In Malawi, Melania was reportedly met with a few protesters bearing signs regarding President Trump's "shithole countries" comments. She was also questioned about the Trump administration's budget cuts to the United States Agency for International Development, and its elimination of funds for education in Malawi. But the true controversy of the trip came from her outfits. Melania roamed around Africa in safari garb: khaki dresses, shirts with utilitarian pockets, jodhpurs, fedoras and ties. It was all very Out of Africa. In other words, Melania dressed like a 19th-century colonist (and the Nazi archaeologist from Indiana Jones).

Melania was especially criticized for wearing a white pith helmet while on safari in Kenya. Pith helmets are a potent symbol of white supremacy and colonialism. Nineteenth-century colonists believed that the strong sun in "the tropics" would attack white people's nervous systems, leading to infertility, depression, memory loss, and "outbursts of excessive passion." They wore pith helmets, red vests, and quilted spine pads to protect themselves from a so-called "actinic ray." And Melania wore one to look chic!

In an article for Vox's The Goods, writer Gaby del Valle spoke to Charlene Lau, a fashion historian, about Melania's "Wildest Dreams"-esque looks. "It is possible that inspiration for such dress is gleaned from mass stereotyping and superficial ideas of [African] nationhood," said Lau. "While this may be the case, these notions do have roots in colonialism, spread through the cultural imagination via literature, film, music and the visual arts."

Melania did not respond well to questions about her attire. "I want to talk about my trip and not what I wear," she reportedly said. But considering her husband's policies regarding "shitholes," and the fact that white supremacists like Stephen Miller serve prominently in his administration, her outfits said a lot more than any baby elephant interaction ever could.

This summer, when visiting children that the Trump administration placed in immigration detention centers, Melania wore a Zara jacket with a slogan that read "I really don't care, do u?" Despite her protests, her clothes speak quite loudly for themselves.

- **INFORMATION**

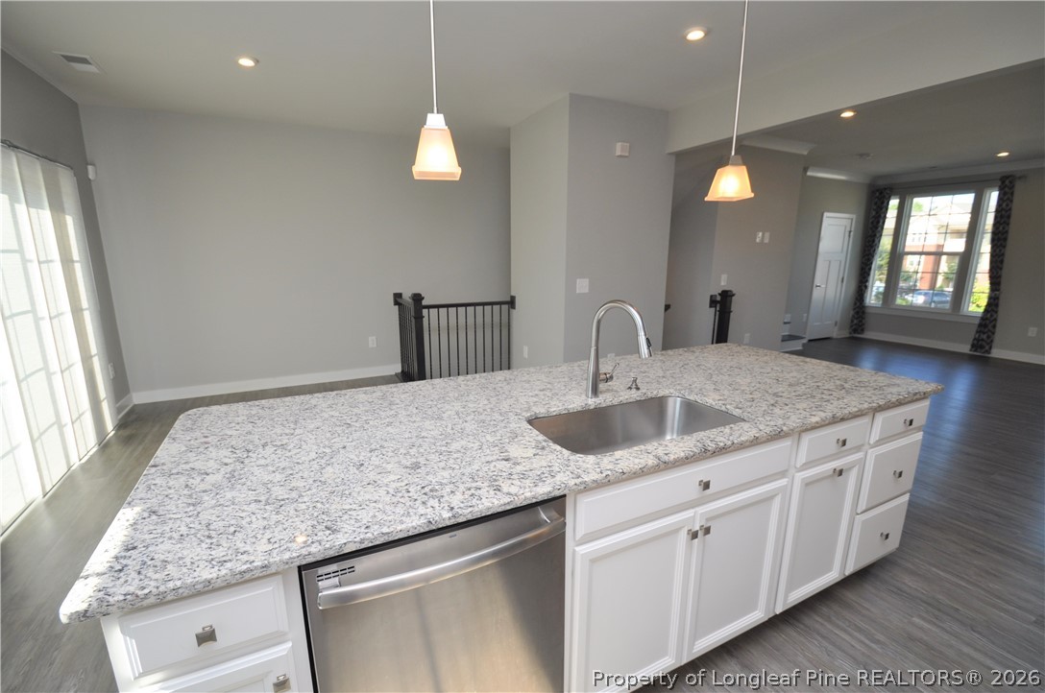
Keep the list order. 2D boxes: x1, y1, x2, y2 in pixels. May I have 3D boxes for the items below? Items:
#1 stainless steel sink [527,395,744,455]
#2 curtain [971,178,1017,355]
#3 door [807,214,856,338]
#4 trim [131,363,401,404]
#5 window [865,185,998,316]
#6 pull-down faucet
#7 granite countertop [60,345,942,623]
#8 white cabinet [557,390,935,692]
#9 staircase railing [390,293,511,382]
[{"bbox_3d":[0.417,0.380,1.597,0.735,0.220,0.410,-6,13,-25],"label":"stainless steel sink"},{"bbox_3d":[6.771,-1.130,6.239,0.120,2.505,0.280,-6,13,-25],"label":"curtain"},{"bbox_3d":[5.218,-1.135,7.365,0.830,2.075,0.060,-6,13,-25],"label":"door"},{"bbox_3d":[-2.726,0.403,4.889,2.600,0.125,0.020,-6,13,-25],"label":"trim"},{"bbox_3d":[6.513,-1.467,6.943,0.100,1.950,1.670,-6,13,-25],"label":"window"},{"bbox_3d":[0.368,0.025,1.629,0.120,0.402,0.315,-6,13,-25],"label":"pull-down faucet"},{"bbox_3d":[0.284,0.223,1.744,2.820,0.034,1.045,-6,13,-25],"label":"granite countertop"},{"bbox_3d":[0.809,0.662,1.869,1.840,0.882,0.620,-6,13,-25],"label":"white cabinet"},{"bbox_3d":[-0.802,-0.137,5.121,1.200,1.081,1.000,-6,13,-25],"label":"staircase railing"}]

- **ASSIGNMENT 1**
In the piece on Melania's Africa outfits, rewrite the passage starting with "In an article" and going on through "interaction ever could.", changing "fashion historian" to "costume historian".
- **ASSIGNMENT 2**
In the piece on Melania's Africa outfits, what item did she wear on safari in Kenya that drew particular criticism?

- **ANSWER AREA 1**
In an article for Vox's The Goods, writer Gaby del Valle spoke to Charlene Lau, a costume historian, about Melania's "Wildest Dreams"-esque looks. "It is possible that inspiration for such dress is gleaned from mass stereotyping and superficial ideas of [African] nationhood," said Lau. "While this may be the case, these notions do have roots in colonialism, spread through the cultural imagination via literature, film, music and the visual arts."

Melania did not respond well to questions about her attire. "I want to talk about my trip and not what I wear," she reportedly said. But considering her husband's policies regarding "shitholes," and the fact that white supremacists like Stephen Miller serve prominently in his administration, her outfits said a lot more than any baby elephant interaction ever could.

- **ANSWER AREA 2**
A white pith helmet.